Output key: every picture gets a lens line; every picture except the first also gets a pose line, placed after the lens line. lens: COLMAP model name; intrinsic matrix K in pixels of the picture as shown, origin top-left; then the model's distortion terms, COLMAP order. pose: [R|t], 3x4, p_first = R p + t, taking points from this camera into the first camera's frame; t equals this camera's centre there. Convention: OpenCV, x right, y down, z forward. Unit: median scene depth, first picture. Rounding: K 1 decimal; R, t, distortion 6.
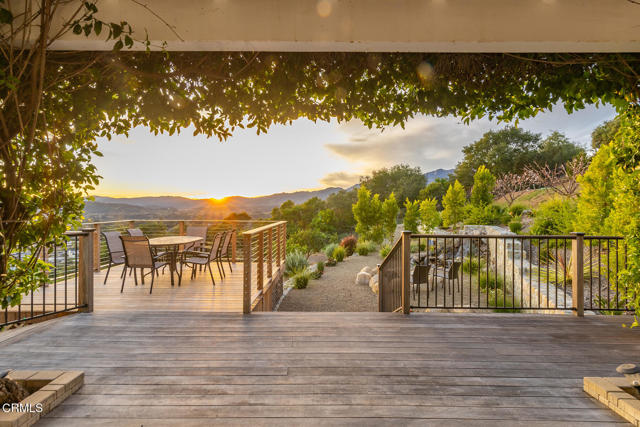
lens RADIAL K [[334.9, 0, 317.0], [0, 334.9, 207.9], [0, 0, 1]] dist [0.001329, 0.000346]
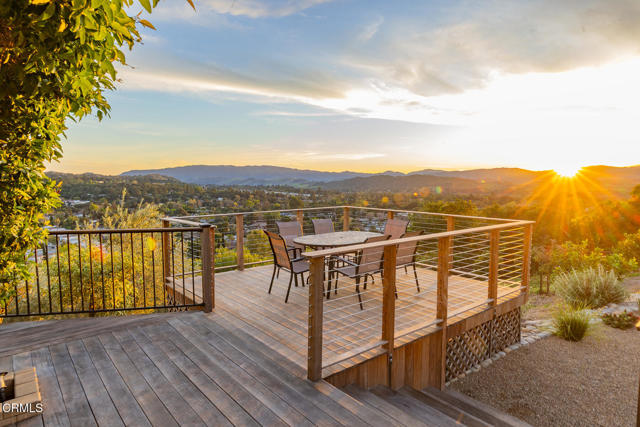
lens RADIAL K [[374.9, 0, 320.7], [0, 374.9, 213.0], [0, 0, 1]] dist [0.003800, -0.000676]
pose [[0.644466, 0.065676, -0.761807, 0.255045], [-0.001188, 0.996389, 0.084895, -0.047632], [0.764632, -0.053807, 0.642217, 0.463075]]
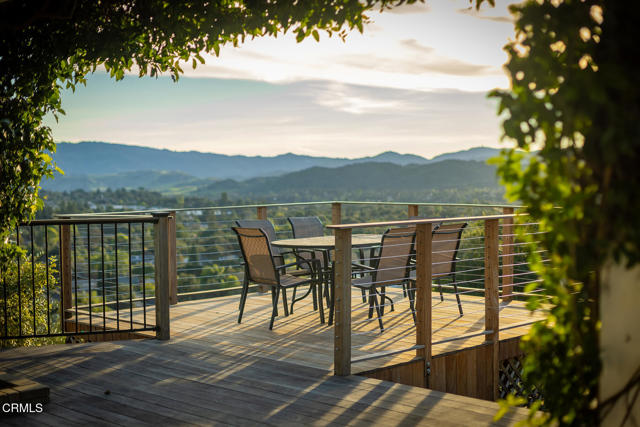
---
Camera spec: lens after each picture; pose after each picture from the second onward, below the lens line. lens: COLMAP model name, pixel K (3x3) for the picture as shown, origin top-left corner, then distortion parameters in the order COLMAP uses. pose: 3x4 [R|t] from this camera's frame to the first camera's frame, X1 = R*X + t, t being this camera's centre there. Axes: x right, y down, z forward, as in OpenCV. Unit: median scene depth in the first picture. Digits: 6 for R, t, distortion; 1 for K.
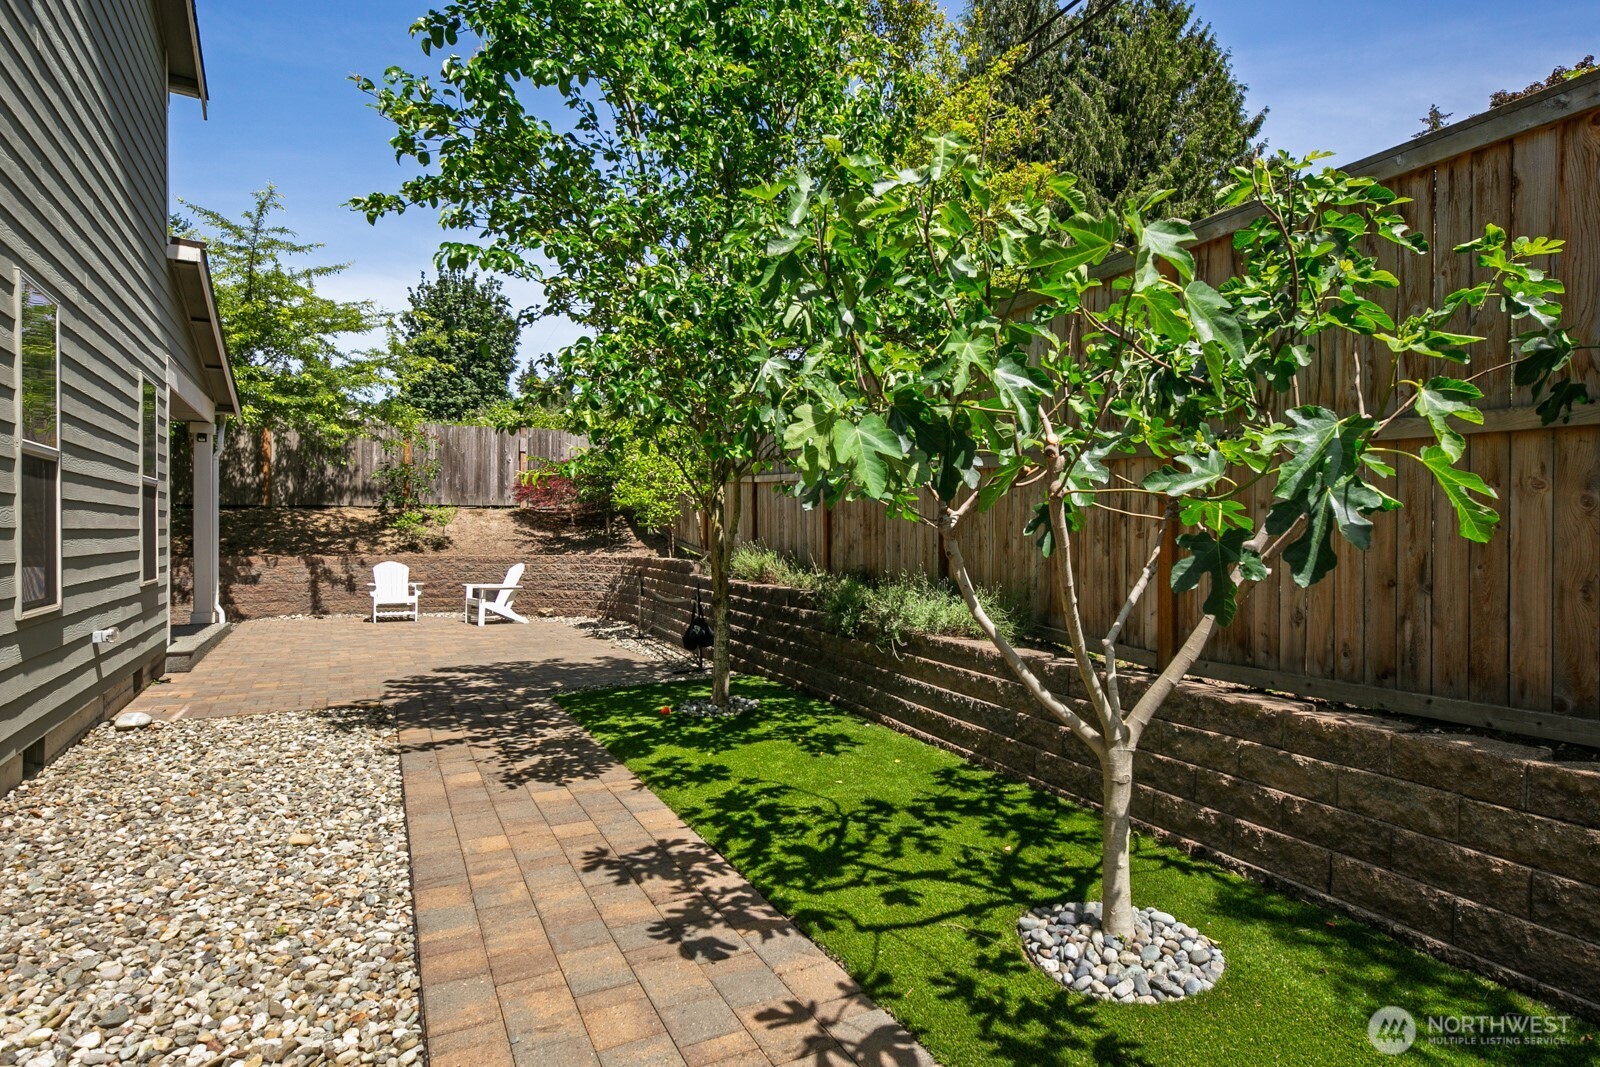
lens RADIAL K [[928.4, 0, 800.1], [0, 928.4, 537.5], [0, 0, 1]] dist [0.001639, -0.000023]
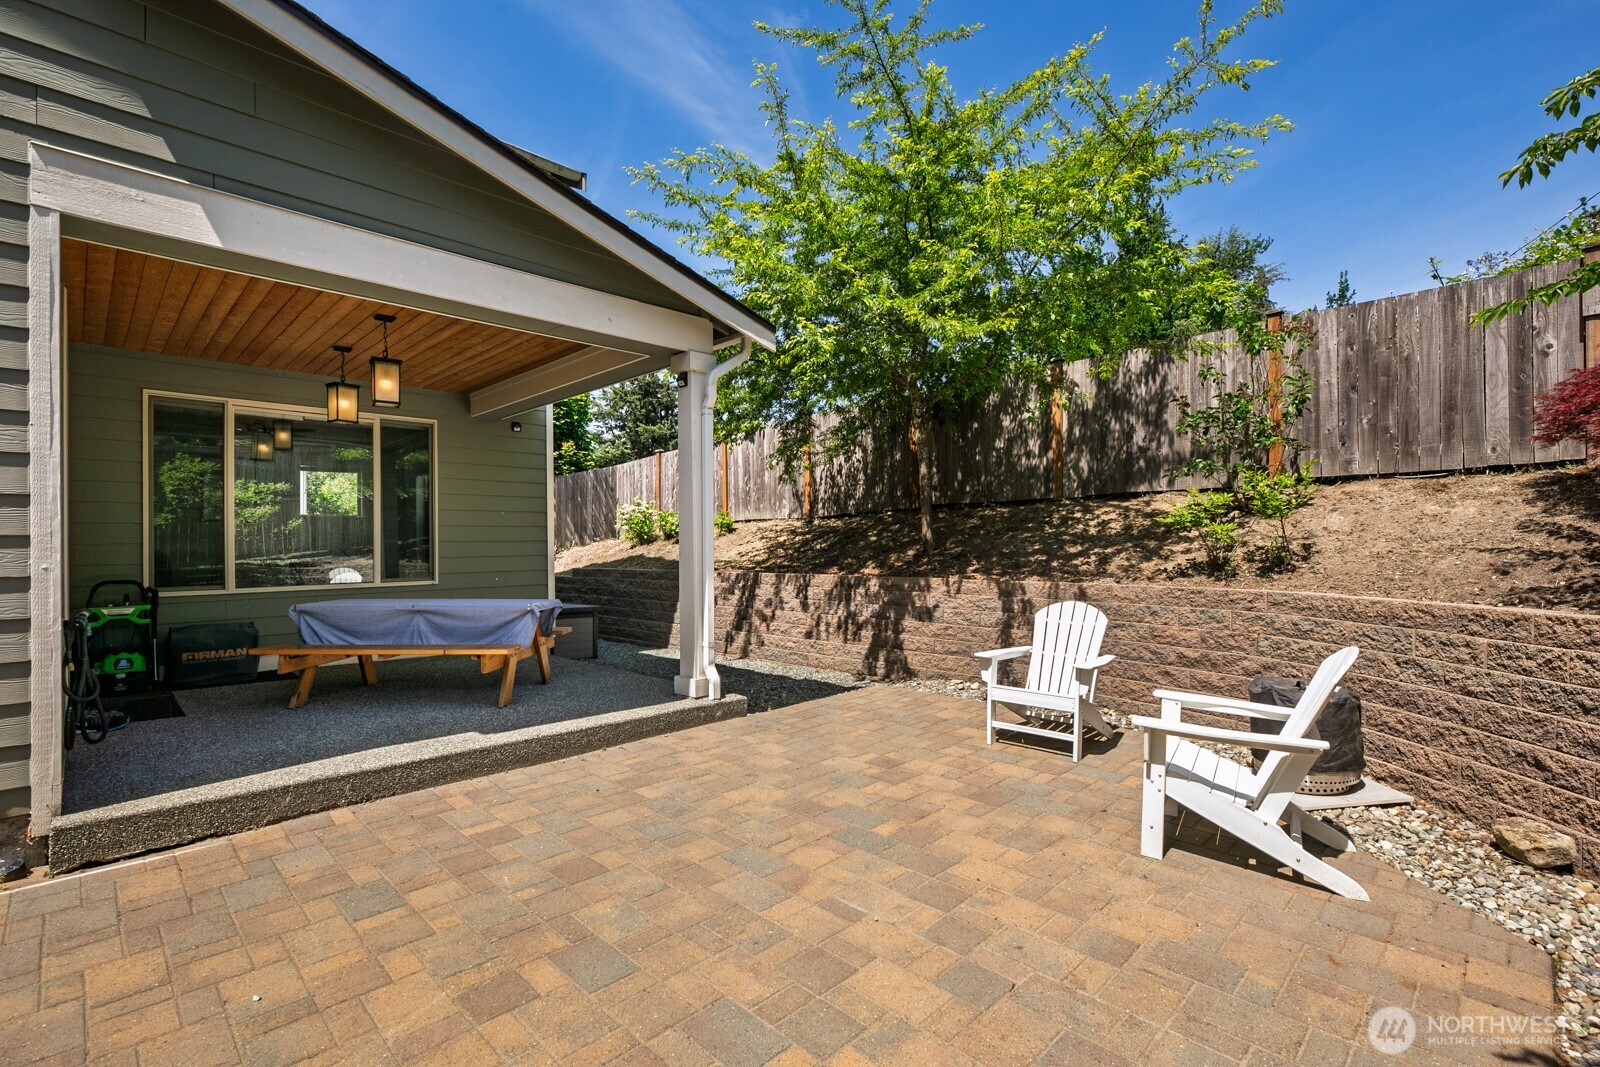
==
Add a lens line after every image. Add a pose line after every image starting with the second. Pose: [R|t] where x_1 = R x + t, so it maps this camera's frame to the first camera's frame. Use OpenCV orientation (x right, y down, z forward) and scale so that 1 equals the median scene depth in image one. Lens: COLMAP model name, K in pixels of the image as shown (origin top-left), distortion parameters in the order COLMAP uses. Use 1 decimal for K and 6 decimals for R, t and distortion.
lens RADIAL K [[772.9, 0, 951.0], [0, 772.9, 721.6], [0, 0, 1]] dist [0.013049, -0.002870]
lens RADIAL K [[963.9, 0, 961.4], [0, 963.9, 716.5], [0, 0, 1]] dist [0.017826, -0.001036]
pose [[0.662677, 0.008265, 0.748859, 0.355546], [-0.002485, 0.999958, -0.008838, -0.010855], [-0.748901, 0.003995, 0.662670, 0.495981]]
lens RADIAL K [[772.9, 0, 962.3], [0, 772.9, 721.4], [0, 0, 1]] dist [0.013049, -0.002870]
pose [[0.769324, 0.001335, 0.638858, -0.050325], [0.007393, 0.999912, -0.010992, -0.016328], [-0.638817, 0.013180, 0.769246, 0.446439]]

TASK REQUIREMENTS
Starting at the line containing "Output key: every" and ending at the line containing "dist [0.001329, 0.000346]", render those lines as a JSON list of strings, one string per line, with blank lines left out. Leave the pictures out of the answer.

ANSWER
[
  "Output key: every picture gets a lens line; every picture except the first also gets a pose line, placed after the lens line. lens: COLMAP model name; intrinsic matrix K in pixels of the picture as shown, origin top-left; then the model's distortion terms, COLMAP order. pose: [R|t], 3x4, p_first = R p + t, taking points from this camera into the first camera's frame; t equals this camera's centre there. Convention: OpenCV, x right, y down, z forward. Unit: median scene depth, first picture. Rounding: K 1 decimal; R, t, distortion 6.",
  "lens RADIAL K [[334.9, 0, 317.0], [0, 334.9, 207.9], [0, 0, 1]] dist [0.001329, 0.000346]"
]